*Directions*: Repeat the lines in the records from the line with "family: Passeridae" to the line with "common name: Common purslane", keeping both of those lines and changing nothing.
****
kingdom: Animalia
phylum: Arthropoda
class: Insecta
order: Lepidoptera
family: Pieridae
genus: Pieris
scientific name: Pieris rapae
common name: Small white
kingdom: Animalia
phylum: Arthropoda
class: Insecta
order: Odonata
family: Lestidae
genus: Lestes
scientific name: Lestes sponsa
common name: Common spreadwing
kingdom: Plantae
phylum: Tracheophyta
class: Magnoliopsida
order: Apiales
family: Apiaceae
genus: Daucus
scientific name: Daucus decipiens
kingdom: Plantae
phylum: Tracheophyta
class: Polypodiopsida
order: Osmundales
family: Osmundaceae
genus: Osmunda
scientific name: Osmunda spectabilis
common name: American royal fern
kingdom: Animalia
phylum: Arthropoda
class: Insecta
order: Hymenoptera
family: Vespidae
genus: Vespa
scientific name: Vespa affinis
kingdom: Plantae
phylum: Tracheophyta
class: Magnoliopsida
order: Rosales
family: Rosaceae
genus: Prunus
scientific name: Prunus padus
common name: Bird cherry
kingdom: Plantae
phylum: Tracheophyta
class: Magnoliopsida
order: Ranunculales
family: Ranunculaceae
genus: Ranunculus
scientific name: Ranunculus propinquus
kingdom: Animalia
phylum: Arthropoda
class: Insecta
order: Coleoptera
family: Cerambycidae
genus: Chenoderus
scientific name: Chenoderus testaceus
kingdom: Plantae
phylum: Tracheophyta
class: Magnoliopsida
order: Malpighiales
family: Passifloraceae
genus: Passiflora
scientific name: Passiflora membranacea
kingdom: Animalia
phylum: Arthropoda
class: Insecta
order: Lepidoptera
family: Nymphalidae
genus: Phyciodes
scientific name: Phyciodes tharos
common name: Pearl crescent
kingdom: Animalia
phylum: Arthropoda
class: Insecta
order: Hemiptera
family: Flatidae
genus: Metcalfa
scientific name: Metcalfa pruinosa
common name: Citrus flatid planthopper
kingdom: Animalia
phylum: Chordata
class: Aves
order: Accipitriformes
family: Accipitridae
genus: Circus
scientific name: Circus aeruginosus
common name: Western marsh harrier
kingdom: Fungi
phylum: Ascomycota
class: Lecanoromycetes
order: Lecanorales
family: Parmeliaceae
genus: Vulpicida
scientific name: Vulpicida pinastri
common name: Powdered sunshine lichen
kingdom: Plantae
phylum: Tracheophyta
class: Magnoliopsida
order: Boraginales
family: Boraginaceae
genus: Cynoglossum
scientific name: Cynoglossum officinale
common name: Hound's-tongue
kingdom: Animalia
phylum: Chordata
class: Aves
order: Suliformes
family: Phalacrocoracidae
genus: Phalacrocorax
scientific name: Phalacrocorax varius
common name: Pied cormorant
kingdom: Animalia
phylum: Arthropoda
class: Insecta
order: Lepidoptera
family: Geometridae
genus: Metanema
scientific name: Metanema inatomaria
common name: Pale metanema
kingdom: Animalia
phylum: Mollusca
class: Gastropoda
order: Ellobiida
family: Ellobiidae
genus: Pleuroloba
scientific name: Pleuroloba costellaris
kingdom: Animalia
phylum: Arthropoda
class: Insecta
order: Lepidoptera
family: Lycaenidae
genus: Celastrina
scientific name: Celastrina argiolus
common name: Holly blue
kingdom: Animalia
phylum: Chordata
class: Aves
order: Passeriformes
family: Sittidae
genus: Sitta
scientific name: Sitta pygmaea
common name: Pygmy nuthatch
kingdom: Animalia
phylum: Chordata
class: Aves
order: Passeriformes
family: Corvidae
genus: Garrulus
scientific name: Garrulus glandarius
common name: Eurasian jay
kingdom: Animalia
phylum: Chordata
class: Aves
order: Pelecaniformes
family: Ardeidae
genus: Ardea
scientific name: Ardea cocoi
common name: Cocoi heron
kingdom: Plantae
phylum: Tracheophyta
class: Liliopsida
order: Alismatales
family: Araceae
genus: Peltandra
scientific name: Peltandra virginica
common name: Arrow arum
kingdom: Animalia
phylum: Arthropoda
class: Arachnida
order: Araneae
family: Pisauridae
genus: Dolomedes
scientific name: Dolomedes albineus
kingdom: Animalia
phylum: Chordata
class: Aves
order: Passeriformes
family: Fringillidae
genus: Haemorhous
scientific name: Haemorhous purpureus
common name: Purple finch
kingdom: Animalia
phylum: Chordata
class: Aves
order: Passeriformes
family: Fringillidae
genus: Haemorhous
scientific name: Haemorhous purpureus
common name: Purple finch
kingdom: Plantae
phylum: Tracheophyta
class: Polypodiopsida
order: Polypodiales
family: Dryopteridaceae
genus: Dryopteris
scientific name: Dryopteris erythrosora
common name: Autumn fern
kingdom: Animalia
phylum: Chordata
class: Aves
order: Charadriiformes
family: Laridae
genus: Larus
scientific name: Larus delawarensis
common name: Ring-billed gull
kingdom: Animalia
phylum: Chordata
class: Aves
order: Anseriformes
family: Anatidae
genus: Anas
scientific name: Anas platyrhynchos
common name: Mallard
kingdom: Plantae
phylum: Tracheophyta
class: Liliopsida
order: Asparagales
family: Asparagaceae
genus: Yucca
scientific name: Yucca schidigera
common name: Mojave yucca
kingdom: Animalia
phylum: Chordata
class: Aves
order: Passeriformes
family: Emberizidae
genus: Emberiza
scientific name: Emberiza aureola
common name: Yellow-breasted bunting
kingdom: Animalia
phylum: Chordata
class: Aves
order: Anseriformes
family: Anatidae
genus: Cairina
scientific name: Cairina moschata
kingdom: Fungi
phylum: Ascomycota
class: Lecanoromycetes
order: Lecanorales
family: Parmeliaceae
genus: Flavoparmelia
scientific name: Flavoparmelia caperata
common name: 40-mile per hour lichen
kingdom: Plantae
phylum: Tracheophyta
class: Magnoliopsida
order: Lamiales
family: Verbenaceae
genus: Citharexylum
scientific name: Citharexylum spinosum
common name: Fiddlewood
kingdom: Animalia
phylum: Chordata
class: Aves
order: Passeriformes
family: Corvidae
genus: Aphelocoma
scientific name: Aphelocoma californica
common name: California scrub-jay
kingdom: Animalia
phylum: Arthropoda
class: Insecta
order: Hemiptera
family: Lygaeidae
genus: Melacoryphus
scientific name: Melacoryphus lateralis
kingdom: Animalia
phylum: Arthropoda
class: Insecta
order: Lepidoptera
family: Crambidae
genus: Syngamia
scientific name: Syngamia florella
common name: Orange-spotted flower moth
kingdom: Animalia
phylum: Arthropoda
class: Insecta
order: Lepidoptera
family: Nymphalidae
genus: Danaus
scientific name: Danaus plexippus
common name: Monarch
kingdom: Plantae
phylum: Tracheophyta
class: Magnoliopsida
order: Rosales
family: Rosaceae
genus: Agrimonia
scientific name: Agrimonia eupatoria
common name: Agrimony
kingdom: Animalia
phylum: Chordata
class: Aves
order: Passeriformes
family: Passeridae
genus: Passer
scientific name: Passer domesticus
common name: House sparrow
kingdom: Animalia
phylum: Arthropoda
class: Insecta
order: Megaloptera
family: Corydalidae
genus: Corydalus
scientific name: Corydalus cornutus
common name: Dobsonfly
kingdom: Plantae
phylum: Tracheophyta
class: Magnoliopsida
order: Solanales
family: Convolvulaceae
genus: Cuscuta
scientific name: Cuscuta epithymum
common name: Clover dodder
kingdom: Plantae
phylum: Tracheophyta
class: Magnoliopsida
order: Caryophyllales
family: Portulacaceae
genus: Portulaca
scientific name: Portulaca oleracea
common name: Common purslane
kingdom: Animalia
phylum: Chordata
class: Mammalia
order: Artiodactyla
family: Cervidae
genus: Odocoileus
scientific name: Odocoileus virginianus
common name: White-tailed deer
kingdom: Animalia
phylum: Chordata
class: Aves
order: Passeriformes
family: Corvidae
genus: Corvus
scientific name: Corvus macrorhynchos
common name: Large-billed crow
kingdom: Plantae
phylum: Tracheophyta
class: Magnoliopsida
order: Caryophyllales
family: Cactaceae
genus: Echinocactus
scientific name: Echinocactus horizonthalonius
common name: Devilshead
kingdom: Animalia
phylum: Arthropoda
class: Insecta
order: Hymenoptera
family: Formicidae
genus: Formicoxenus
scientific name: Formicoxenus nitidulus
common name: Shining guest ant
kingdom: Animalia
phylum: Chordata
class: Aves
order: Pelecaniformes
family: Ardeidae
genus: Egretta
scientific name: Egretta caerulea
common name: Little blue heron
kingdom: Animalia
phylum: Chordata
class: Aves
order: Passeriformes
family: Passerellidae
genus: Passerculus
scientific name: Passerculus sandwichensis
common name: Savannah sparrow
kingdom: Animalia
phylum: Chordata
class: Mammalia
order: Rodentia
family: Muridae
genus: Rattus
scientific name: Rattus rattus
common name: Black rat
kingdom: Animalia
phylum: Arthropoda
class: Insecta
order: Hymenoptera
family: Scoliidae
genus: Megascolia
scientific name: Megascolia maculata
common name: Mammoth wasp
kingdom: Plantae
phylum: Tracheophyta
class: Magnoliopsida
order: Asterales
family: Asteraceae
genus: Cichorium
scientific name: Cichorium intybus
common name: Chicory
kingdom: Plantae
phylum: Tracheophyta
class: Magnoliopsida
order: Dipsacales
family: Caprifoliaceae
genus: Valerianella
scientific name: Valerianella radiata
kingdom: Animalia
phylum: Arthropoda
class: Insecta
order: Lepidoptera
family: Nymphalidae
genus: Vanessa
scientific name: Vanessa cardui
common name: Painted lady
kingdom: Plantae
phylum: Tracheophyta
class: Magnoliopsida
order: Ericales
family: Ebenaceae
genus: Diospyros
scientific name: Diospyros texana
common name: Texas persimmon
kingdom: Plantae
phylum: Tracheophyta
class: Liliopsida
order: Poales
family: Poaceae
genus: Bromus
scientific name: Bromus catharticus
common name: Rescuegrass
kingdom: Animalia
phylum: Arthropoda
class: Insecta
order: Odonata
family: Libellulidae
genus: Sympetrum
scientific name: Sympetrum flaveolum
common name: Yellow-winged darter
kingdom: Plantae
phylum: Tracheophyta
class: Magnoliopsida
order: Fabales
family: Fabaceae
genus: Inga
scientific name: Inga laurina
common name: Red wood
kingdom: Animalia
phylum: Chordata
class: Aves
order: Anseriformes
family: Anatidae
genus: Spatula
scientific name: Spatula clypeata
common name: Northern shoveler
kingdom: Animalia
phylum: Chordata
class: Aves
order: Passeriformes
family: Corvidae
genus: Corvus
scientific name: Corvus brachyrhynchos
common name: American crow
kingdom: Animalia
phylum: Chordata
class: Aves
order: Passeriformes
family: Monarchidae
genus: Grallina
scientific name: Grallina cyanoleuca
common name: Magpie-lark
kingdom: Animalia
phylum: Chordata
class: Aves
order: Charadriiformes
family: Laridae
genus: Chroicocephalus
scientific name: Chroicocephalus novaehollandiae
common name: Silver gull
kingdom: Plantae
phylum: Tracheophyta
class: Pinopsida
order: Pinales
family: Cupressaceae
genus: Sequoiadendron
****
*Result for this task*:
family: Passeridae
genus: Passer
scientific name: Passer domesticus
common name: House sparrow
kingdom: Animalia
phylum: Arthropoda
class: Insecta
order: Megaloptera
family: Corydalidae
genus: Corydalus
scientific name: Corydalus cornutus
common name: Dobsonfly
kingdom: Plantae
phylum: Tracheophyta
class: Magnoliopsida
order: Solanales
family: Convolvulaceae
genus: Cuscuta
scientific name: Cuscuta epithymum
common name: Clover dodder
kingdom: Plantae
phylum: Tracheophyta
class: Magnoliopsida
order: Caryophyllales
family: Portulacaceae
genus: Portulaca
scientific name: Portulaca oleracea
common name: Common purslane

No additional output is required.